Changing Relationships

One of the most wonderful results of my being diagnosed w/cancer is the relationships that I have developed and/or intensified as a result. That result has often been indirect, almost incidental. Sometimes, it is nothing more than the couldn't-be-coincidental timing that reveals the cause/effect relationship.
I am much more ready to open up to people these days. Not that I was overly private before; sometimes being frank to a fault. Just that often times in the past, I didn't think that people cared enough about what I had to offer. Now, I don't make that decision a priori – I put my stuff out there and let it roll from there.
Many of my friendships are more intense. I tell many more people how much I love them every time we part or hang up or whenever. My exchanges with long-time friends from college, for instance, are at a depth that we've never shared before.
Just as my highs are higher, my lows are lower. My heart is bigger, more sensitive. I cry much more easily now. I actually carry a handkerchief with me to church. The love and pain that folks share during the prayers of thanksgiving and prayers of need just before the end of the service usually set me off. Deeper depths and lower lows are good things.
The beauty is that I don't think this would change in the least if I was suddenly assured that my mortality was no more in danger than anyone else. It's not a function of my potential "short-timerness". The equation has irrevocably changed. It is clear why that should be the case for me with everyone I know or meet. My change is universal in that sense. So, although I feel that intimacy from others, I can't say whether this intensity is rippling out into other exchanges. (As I wish it would.) Their experience might be more local – i.e., just with me.

On the other side of the coin, possibly the single saddest outcome of my diagnosis – other than the more real possibility that I might not be around to grow up with my babies – is the relationships that have not changed very much. The disappointment for me comes from wanting something more from important relationships in my life, appreciating that import in a new way, yet having that potential unrealized. As I've said before, there is no good reason why we shouldn't listen, love, trust and share more.
I do not suddenly expect to interact with everyone I meet with the gravity of a final exchange.

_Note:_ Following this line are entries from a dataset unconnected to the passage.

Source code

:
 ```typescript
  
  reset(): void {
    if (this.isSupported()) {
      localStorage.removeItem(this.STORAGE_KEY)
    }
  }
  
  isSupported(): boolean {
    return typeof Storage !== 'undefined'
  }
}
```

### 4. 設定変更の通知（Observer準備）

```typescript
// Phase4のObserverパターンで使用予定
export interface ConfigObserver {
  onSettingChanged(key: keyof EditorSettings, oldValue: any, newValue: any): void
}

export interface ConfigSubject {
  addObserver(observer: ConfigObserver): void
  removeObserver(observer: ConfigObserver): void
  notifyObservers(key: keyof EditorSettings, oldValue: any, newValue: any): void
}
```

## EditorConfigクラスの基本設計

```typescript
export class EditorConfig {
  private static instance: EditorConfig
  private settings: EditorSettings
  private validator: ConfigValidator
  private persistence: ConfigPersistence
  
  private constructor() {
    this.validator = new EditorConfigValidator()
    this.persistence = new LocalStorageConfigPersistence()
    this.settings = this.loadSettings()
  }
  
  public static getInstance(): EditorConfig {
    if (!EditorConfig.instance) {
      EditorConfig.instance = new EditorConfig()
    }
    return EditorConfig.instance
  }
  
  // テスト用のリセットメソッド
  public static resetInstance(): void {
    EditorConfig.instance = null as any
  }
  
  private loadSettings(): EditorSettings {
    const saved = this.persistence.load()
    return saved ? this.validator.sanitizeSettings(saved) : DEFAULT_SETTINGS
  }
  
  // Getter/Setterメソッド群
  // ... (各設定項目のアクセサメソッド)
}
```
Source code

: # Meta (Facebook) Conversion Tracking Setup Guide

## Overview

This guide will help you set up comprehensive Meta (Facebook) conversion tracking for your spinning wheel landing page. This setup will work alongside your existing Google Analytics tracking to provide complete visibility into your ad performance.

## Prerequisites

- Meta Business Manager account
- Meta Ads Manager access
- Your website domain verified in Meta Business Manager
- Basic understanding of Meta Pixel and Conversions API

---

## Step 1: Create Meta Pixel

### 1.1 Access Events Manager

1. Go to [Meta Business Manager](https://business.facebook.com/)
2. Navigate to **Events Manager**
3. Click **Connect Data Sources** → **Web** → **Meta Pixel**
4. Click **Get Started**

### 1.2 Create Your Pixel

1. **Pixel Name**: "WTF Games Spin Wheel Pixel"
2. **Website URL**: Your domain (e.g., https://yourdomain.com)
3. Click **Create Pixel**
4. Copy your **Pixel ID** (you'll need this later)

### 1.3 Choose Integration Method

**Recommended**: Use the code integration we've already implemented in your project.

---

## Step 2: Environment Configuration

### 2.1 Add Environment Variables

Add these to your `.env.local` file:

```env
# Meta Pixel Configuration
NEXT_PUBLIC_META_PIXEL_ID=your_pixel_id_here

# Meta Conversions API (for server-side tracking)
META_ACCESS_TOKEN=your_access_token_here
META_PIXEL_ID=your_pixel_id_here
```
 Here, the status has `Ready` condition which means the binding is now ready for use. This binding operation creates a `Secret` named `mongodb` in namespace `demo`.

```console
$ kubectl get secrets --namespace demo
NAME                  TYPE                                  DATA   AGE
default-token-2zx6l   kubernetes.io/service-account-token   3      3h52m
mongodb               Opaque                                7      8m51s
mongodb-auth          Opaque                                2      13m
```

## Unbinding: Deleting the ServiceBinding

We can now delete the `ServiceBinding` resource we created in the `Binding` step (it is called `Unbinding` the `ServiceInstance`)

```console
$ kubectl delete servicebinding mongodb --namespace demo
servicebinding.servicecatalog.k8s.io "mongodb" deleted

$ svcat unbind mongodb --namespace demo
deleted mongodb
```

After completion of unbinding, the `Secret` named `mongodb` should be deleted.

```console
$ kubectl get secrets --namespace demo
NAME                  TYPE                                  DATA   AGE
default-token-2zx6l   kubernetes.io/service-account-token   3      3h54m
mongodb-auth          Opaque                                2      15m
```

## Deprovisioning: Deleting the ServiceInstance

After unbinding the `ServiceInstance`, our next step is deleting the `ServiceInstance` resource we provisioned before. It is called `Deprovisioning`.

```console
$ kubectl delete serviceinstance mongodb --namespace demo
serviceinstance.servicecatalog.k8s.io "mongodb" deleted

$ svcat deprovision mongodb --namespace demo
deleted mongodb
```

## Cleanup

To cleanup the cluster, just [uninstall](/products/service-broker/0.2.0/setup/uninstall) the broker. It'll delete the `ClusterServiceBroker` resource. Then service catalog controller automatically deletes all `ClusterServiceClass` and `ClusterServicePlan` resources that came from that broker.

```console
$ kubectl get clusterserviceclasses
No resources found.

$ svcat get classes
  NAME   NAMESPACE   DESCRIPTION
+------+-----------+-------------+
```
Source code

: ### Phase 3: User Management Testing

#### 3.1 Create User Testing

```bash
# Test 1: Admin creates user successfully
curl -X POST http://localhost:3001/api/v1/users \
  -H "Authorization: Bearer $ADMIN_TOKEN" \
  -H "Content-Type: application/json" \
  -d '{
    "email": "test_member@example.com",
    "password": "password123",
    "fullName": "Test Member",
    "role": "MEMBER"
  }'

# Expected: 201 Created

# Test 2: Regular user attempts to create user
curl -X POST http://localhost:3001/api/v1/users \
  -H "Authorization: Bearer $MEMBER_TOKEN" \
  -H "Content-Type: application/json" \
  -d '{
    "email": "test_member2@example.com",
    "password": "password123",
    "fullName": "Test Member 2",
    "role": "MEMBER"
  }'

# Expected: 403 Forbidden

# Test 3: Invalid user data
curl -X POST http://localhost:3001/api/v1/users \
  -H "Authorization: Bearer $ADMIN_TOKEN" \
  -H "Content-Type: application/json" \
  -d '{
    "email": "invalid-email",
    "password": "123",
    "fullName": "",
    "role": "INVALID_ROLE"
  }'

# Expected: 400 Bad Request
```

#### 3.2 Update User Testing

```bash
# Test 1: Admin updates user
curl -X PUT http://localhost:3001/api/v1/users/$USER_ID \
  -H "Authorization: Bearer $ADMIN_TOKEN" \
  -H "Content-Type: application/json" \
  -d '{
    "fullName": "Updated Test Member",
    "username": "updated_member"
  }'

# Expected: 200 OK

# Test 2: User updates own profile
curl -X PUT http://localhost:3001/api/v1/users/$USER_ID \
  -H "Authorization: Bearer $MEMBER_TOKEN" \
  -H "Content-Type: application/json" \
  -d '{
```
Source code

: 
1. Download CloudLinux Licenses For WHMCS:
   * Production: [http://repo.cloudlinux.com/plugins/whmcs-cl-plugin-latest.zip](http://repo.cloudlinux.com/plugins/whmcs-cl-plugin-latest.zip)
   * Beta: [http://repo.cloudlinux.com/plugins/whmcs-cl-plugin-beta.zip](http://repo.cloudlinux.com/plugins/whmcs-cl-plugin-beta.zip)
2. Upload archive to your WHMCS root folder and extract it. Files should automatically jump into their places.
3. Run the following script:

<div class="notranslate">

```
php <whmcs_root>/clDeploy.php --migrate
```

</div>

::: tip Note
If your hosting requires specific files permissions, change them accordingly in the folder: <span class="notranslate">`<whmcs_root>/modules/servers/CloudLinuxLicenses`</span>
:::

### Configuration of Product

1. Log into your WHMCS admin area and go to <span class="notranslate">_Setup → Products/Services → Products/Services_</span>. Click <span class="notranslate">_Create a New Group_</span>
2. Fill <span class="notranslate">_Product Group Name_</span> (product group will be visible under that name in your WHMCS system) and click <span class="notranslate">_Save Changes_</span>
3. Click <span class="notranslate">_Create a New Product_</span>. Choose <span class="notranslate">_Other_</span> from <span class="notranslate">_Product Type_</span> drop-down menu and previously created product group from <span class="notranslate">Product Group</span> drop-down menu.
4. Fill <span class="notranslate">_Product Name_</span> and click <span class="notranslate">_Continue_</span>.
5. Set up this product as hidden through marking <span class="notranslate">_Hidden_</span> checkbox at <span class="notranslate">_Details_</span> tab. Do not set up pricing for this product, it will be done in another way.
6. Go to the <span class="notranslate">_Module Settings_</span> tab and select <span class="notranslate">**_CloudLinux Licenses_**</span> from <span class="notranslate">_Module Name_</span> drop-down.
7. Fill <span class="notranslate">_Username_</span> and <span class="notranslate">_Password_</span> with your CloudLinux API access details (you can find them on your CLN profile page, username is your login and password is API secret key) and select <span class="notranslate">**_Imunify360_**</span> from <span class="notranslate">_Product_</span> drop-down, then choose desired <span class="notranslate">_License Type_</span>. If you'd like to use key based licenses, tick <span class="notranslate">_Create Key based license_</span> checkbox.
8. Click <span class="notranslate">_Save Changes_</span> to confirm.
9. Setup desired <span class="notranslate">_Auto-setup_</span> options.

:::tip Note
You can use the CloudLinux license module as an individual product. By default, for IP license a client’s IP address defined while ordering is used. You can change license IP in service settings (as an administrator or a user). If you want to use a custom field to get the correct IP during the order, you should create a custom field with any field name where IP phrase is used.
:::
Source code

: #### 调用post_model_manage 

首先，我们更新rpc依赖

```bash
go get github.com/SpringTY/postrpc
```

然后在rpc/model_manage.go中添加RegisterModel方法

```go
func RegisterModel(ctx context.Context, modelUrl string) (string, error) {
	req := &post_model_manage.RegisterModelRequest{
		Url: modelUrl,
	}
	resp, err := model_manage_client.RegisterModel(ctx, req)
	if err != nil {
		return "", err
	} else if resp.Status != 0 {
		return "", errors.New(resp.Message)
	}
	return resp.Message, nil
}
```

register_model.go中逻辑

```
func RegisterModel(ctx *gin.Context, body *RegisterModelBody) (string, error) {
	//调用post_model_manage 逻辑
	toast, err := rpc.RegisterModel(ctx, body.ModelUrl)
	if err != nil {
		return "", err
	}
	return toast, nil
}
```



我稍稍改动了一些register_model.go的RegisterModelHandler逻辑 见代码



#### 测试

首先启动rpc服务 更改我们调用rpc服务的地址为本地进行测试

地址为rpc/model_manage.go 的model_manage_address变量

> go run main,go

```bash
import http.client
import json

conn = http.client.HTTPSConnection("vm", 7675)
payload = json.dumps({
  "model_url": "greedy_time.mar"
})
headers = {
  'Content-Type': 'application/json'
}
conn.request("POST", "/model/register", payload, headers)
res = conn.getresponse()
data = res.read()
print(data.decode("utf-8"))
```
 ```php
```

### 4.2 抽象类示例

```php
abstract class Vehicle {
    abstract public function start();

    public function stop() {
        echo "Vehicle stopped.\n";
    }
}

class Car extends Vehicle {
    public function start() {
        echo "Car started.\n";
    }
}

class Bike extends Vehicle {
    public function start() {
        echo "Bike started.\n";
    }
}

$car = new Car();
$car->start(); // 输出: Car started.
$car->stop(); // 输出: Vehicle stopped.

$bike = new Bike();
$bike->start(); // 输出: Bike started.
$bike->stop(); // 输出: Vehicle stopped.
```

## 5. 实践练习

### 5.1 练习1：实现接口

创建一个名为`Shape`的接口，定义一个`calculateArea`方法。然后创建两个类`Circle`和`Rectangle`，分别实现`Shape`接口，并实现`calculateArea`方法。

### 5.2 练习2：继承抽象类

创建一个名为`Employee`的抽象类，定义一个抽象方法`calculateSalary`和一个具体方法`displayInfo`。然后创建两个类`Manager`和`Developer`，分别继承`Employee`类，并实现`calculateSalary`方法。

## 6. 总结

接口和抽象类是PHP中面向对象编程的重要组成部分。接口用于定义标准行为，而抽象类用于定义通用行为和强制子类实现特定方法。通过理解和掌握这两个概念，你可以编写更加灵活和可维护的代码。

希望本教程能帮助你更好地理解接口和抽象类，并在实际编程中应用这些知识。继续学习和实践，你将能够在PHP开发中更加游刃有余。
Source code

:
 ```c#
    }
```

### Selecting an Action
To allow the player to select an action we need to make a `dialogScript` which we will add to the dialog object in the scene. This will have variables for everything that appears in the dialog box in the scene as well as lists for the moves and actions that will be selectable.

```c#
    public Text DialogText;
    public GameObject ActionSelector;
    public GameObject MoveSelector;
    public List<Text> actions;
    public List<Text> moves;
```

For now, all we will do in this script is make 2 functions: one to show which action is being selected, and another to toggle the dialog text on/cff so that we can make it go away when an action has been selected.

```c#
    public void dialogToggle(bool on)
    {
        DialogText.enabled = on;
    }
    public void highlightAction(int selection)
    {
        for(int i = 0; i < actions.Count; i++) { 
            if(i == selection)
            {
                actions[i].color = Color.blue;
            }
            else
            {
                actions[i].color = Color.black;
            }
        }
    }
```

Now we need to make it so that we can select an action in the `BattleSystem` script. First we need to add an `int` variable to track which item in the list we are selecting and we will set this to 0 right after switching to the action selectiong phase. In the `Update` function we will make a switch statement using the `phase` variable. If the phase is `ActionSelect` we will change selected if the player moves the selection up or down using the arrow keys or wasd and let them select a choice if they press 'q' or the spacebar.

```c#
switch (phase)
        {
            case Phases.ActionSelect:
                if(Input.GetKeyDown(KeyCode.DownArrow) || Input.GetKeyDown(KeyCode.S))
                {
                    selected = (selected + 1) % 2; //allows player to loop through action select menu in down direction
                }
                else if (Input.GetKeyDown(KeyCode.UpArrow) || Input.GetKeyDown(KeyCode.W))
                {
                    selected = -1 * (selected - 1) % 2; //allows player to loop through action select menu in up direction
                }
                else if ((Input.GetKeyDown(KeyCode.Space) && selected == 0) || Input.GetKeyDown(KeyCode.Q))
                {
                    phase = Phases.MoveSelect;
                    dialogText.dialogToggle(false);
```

But I do believe that we make false choices ourselves, apply outdated models that we've carried with us since childhood, and misinterpret the intentions of others regularly. All in the service of a perspective we refuse to relinquish. It's our safe place. I've had little choice myself but to let go of many of my safe places.

None of it has been coincidental for me. Letting go has been my blessing from God. Please join me in the laughter and the tears.